Assigned task 1. Which lines in the rows contain the word "behind"? Locate each one, treating case as significant, and copy it out.
____
What is an HTTP connection pool?
The Go standard library HTTP client
HTTP/1.1 Connection Pooling
HTTP/2 Connection Pooling
Recap

What is an HTTP connection pool?

In short, a connection pool is a group of one or more open HTTP connections to a server. Connections that are not currently being used are considered idle. If TCP keepalive is enabled, then pings are sent and acknowledged periodically to prevent the intermediate network from closing the connection. An idle timeout automatically closes the connection if it continues to remain unused. After all, keeping a connection open indefinitely isn’t free.

When a client wants to communicate with a server, it first checks its connection pool. If an idle connection is available, it claims that connection so no other concurrent process can use it. Once finished, the client returns the connection to the pool for further reuse.

⚠️ Warning

In Go, the response body must be read to completion and closed before it can be returned to the idle connection pool. Even if you don’t need the response body, be sure to read it fully with something like io.Copy(io.Discard, resp.Body) as shown in the example below:

resp, err := http.Do(req)
if err != nil {
    return err
}
defer resp.Body.Close()
io.Copy(io.Discard, resp.Body)

What if an idle connection isn’t available in the pool? This is one of several places where we can start to see performance problems under elevated load. Since connection pooling is implemented differently for HTTP/1.1 versus HTTP/2, we’ll discuss them separately.

For the curious reader, I’ve linked to the net/http source code for Go version 1.23.2 in many places. These links will be marked with an asterisk (*).

The Go standard library HTTP client

The basis of an HTTP client in Go is a http.RoundTripper, which is implemented in the standard library as a http.Transport. Whenever an application makes a call to client.Do (or Get, Post, etc), internally it calls the RoundTrip method on the client’s transport. If this is the first time the client is connecting to the server, then it will dial* a new TCP connection and for HTTPS, negotiate TLS*. The Go TCP client tells the server that it supports HTTP/2, and if the server likewise supports HTTP/2, then the connection is upgraded*.

HTTP/1.1 Connection Pooling

Because each HTTP/1.1 connection can only be used for one roundtrip at a time (and HTTP pipelining has dismal support), the pooling mechanism is fairly straightforward. The pool itself is a map with a key which describes the server host (of type connectMethodKey) and a value which is a slice of idle open connections ([]*persistConn):

type connectMethodKey struct {
	proxy, scheme, addr string
	onlyH1              bool
}

type Transport struct {
    ...
    idleConn   map[connectMethodKey][]*persistConn // most recently used at end
    ...
}

The transport looks up the pool for the host and then searches* that slice for the most recently used connection that is still open—it’s possible that the server, network, or operating system closed the connection while it was sitting idle in the pool. It then removes the connection from the pool in order to complete the request. If a connection isn’t available, then queueForIdleConn returns false. The default behavior then is to immediately start dialing* a new connection in a goroutine and add a wantConn representing the request to a queue called dialsInProgress*.
____
Assigned task 2. According to the connection pooling article, what must happen to a response body in Go before its connection can return to the idle connection pool?

(Saved entries)
____
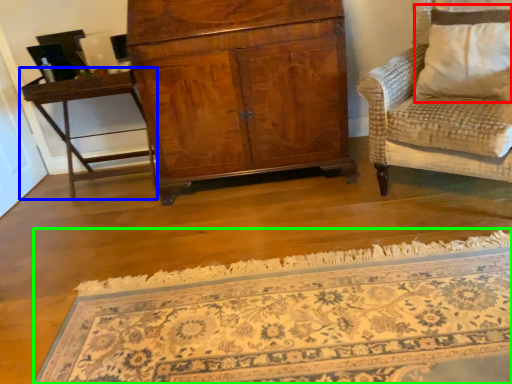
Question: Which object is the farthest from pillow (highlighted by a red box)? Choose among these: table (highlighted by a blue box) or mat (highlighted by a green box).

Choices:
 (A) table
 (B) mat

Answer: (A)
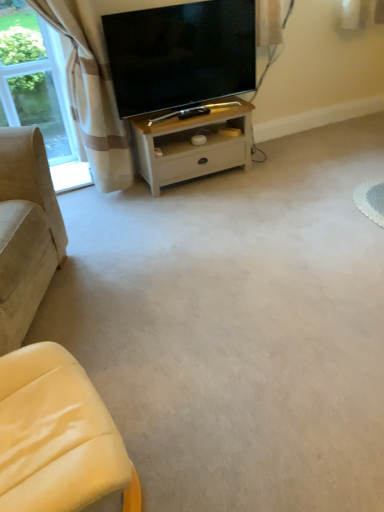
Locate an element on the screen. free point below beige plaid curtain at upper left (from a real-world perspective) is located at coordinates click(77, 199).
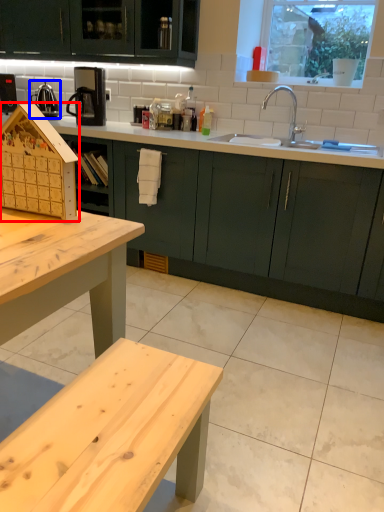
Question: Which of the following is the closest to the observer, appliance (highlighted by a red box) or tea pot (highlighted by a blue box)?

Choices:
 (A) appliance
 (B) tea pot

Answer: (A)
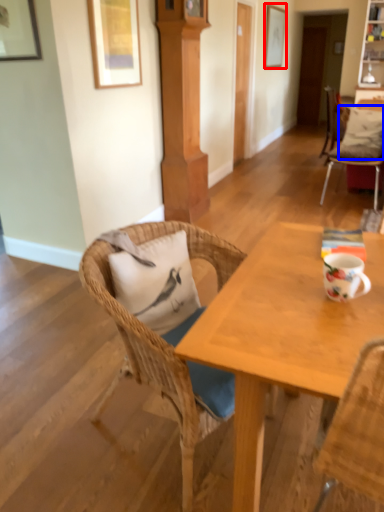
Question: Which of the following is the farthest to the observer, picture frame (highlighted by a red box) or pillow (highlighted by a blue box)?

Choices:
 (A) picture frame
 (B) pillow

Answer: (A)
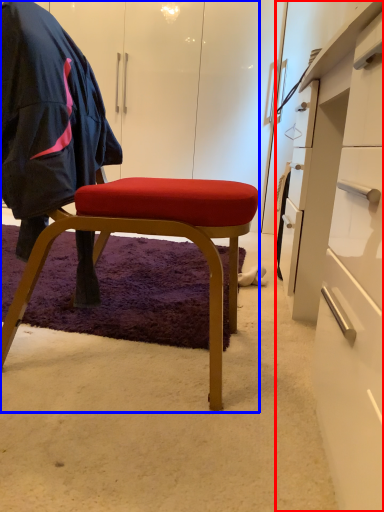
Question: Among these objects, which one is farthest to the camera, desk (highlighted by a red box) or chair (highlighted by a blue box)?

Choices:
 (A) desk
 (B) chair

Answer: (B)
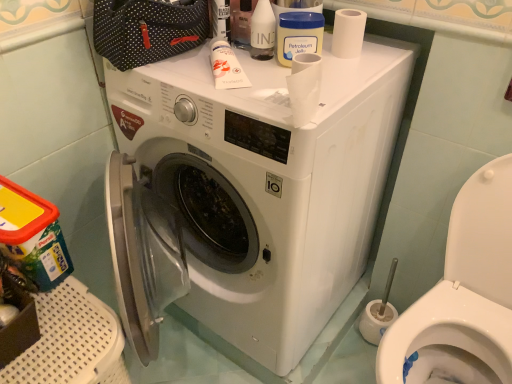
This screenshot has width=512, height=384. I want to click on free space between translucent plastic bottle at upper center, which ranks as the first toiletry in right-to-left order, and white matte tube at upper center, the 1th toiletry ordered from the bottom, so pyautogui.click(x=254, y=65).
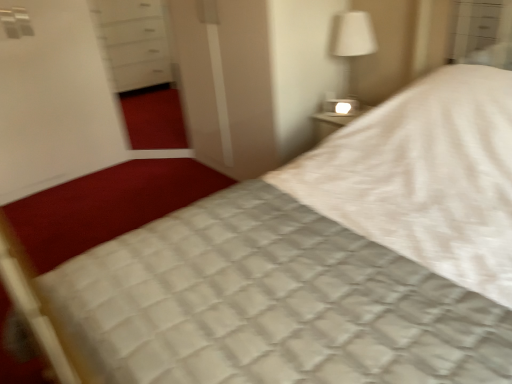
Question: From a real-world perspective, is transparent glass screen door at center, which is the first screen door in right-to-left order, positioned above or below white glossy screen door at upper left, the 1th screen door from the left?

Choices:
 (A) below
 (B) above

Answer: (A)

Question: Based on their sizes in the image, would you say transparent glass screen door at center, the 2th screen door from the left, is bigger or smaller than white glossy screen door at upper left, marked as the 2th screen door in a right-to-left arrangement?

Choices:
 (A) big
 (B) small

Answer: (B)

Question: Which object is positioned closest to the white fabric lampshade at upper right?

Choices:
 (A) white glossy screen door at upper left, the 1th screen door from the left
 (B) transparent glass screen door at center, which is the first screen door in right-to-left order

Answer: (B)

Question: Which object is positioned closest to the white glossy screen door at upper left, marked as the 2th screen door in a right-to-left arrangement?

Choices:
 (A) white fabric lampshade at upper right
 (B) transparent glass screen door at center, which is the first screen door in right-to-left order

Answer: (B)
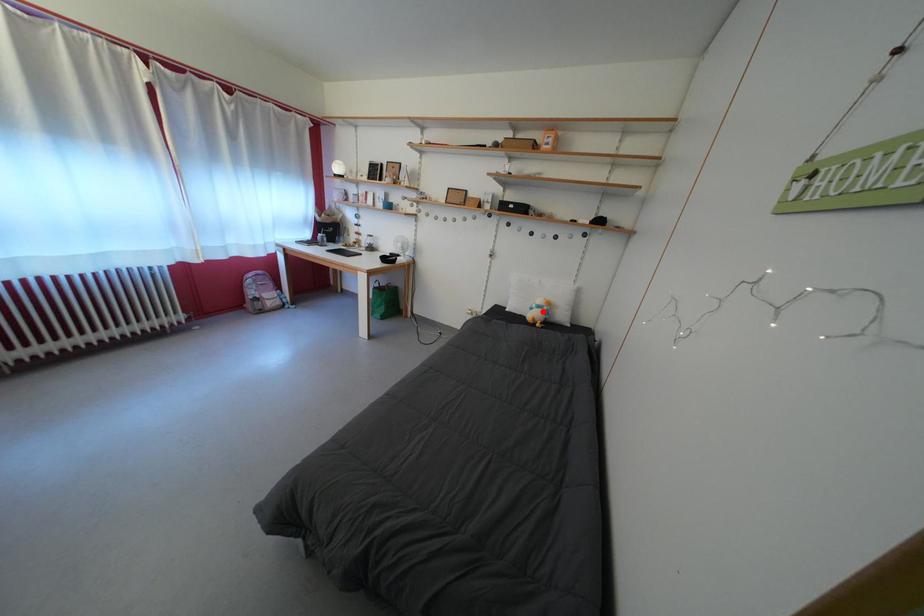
____
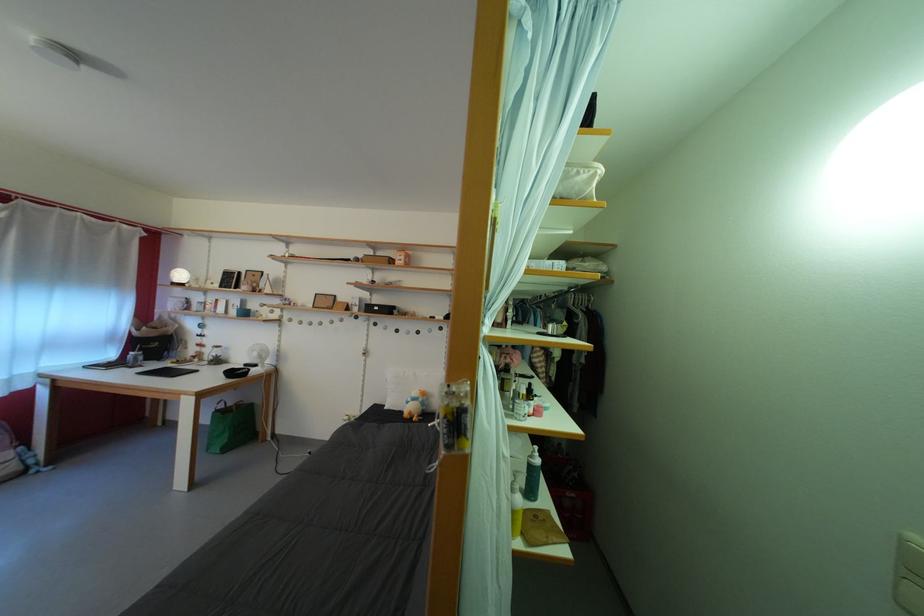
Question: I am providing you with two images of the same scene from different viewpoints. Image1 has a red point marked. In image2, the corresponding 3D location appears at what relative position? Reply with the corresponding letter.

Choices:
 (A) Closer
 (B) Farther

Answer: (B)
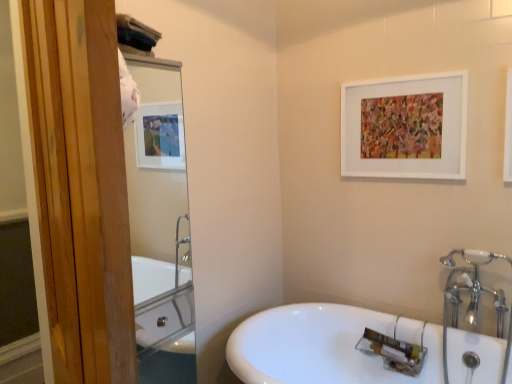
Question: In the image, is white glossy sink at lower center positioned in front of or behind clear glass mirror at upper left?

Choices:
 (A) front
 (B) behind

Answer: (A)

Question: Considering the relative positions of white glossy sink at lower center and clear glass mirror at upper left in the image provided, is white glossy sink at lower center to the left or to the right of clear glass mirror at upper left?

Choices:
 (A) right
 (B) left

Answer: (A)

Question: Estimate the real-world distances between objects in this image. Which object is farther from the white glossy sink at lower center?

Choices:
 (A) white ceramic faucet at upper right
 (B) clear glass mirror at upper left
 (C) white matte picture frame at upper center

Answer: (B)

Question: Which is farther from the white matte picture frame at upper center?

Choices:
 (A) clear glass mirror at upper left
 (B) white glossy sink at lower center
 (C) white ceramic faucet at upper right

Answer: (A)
____
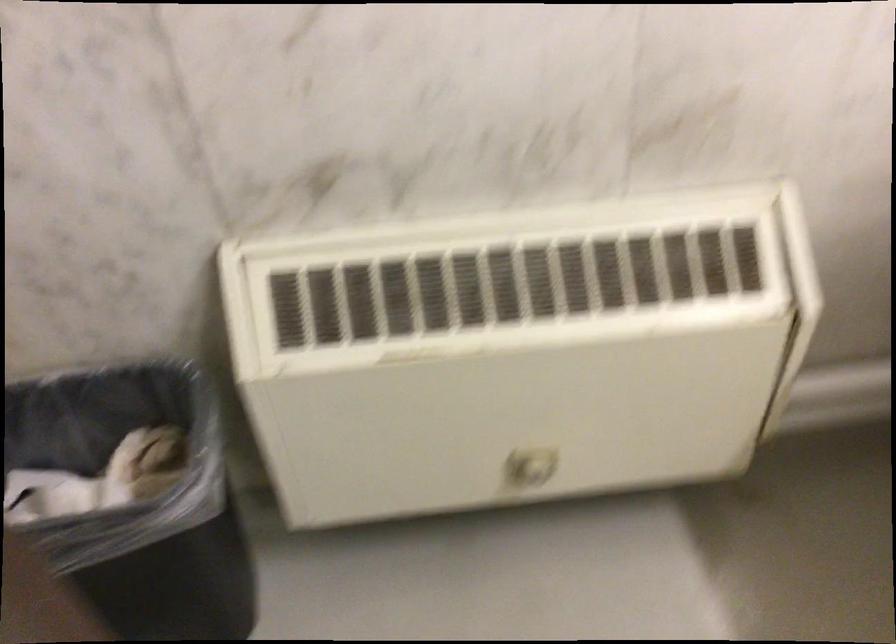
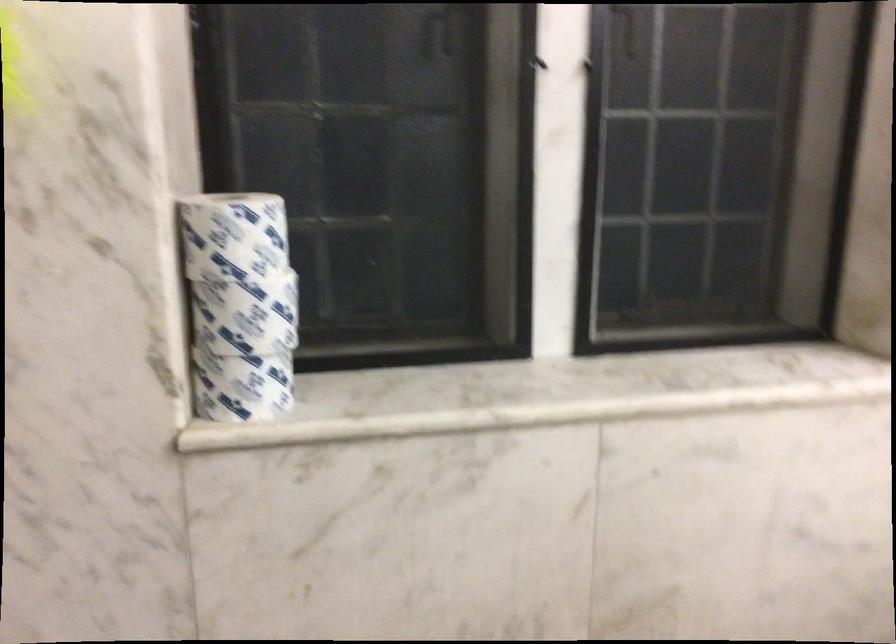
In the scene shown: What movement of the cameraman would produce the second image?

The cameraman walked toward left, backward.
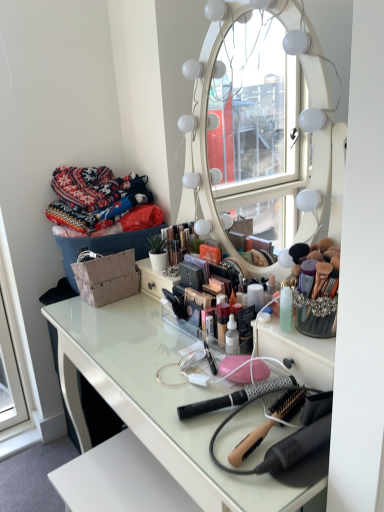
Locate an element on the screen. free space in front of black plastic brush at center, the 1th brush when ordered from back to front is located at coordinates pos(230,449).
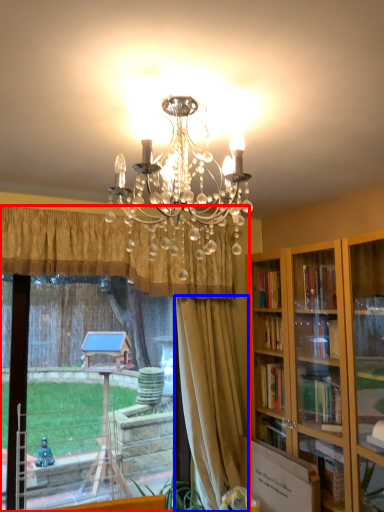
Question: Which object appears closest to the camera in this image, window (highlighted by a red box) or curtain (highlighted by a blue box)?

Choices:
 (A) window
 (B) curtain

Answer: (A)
____
Response 1.
Question: In the image, is white glossy sink at lower center positioned in front of or behind clear glass mirror at upper left?
 (B) behind

Response 2. The response body must be read to completion and closed.